I'm still looking for a reason for my original problem of debug running 2x faster than release on my photobooth application. (As a note, my photobooth application in no way resembles the example - the only loop in the photobooth application happens in c code where it converts from YUV to RGB24 before it is even touched in BMX, so there are no loops at all in my real-world program on the BlitzMax side of things)


EDIT:
Also, I dont' want to sound thankless - thank you very much for taking the time to respond. Your suggestions on using a separate pixmap (buffered or otherwise) and only locking the Mutex when assigning it to the main pixmap's handle is very good and indeed much more efficient. I will be sure to double check my Photobooth code for these types of efficiencies as I get to the point where I'm optimizing things!


Zeke(Posted 2010) [#13]
release your app with debug on...


Brucey(Posted 2010) [#14]
I'm still looking for a reason for my original problem of debug running 2x faster than release on my photobooth application

Well, my first assumption would be that there are bugs in your code.


Zeke(Posted 2010) [#15]
I'm building on a Linux box (Ubuntu 10.04)

can you build on windows or mac??


jondecker76(Posted 2010) [#16]
ok guys, I think I found my problem.

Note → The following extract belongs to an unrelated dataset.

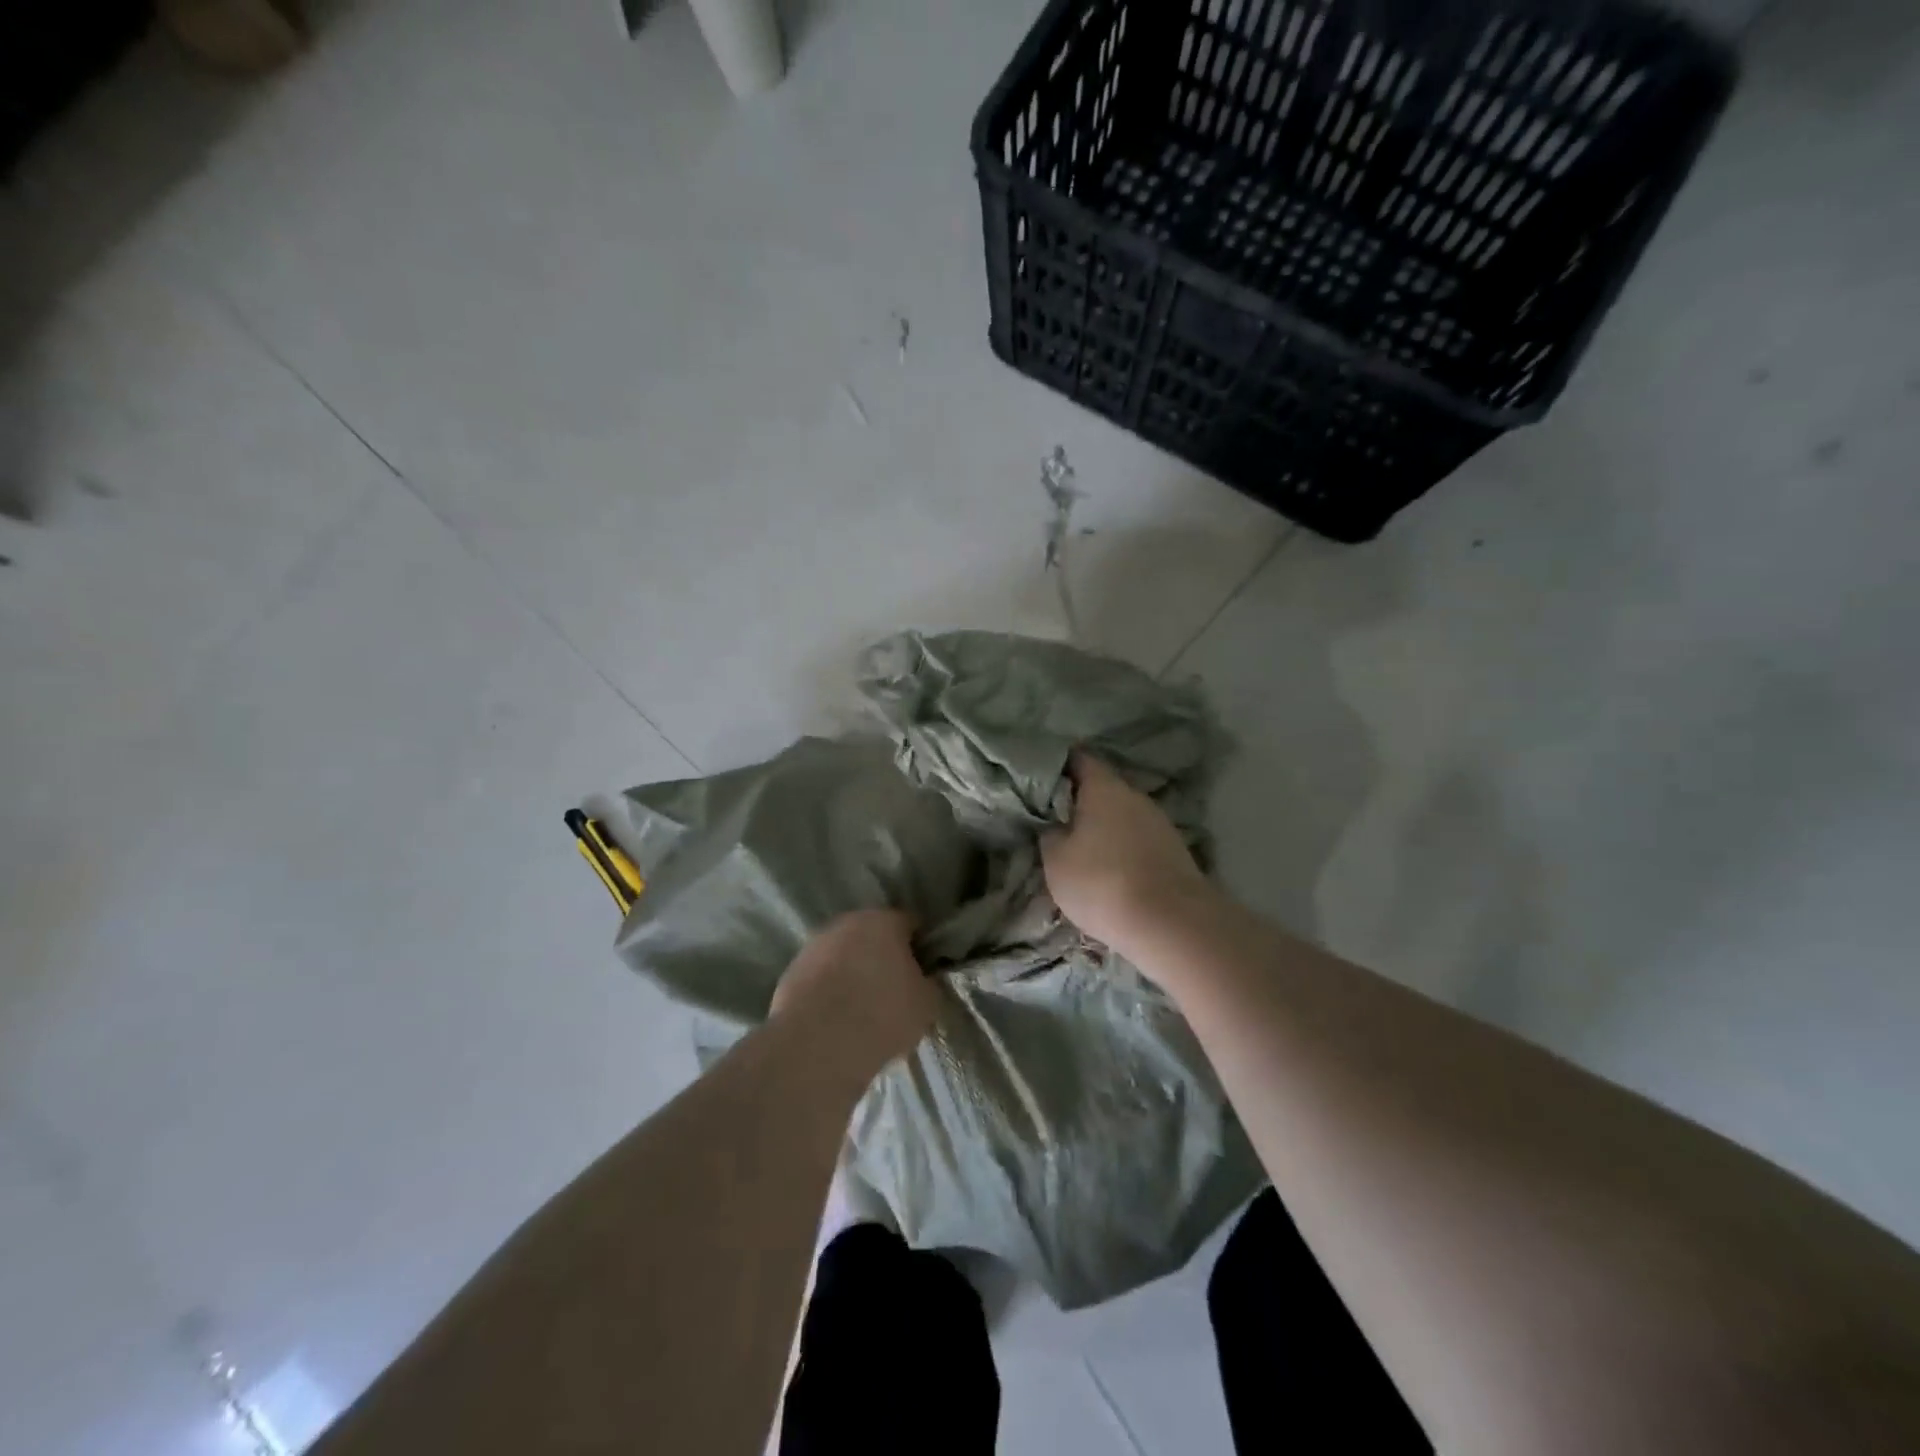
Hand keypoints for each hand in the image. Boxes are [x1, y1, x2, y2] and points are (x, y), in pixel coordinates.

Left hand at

For reasons unknown to me, I ported function which converts YUV to RGB23 from c to BMX and that fixed the oddity of debug running faster, though I'm still not sure why...
Also, by doing so I went from 15 FPS to 60 FPS with debug off, and 36 FPS to 40 FPS with debug on. Strange!

Thanks for the help, it really is appreciated


Brucey(Posted 2010) [#17]
Bugs, eh? :-)


jondecker76(Posted 2010) [#18]
could very well be, but it was a 100% direct port of the code. The only difference is that before, I was grabbing the raw pixel information like:

lockmutex(thisMutex)
self.pixmap.pixels=grab_Frame()
unlockmutex(thisMutex)


where grab_frame was in a c file, and its self called a c function YUV2RGB24() on the raw data.

Now, I do:
tempPixmap:TPixmap=createpixmap(dev_Width,dev_height,PF_RGB888)
tempPixmap.pixels=grab_frame() '(the c function grab_frame no longer does the YUV2RGB24 conversion)
tempPixmap=YUV2RGB24(tempPixmap)
lockmutex(thisMutex)
self.pixmap=tempPixmap
unlockmutex(thisMutex)


so it turns out to be that the Mutex is locked probably too long while the YUV_>RGB24 conversion was done in C within the grab_frame function, slowing everything up. The speedup wasn't due to the port of the conversion to BMX per se, it was due more to the fact that i'm locking the mutex for a far shorter period of time. It doesn't really explain the weird results I was getting between debug/release modes, but has cured the problem none the less. Either way, your suggestions were most helpful, as you can see I incorporated your advice that it would be faster to incur the overhead of creating a new pixmap and locking only while copying the pixmap over, than to keep the mutex locked during the entire conversion.


Brucey(Posted 2010) [#19]
the Mutex is locked probably too long ... , slowing everything up.

yes, I figured as much...

When I first ran your code - without paying the source much attention - I was puzzled why it would be slower to run with threading enabled...
My changes weren't really about optimizing things, but rather fixing the basic design.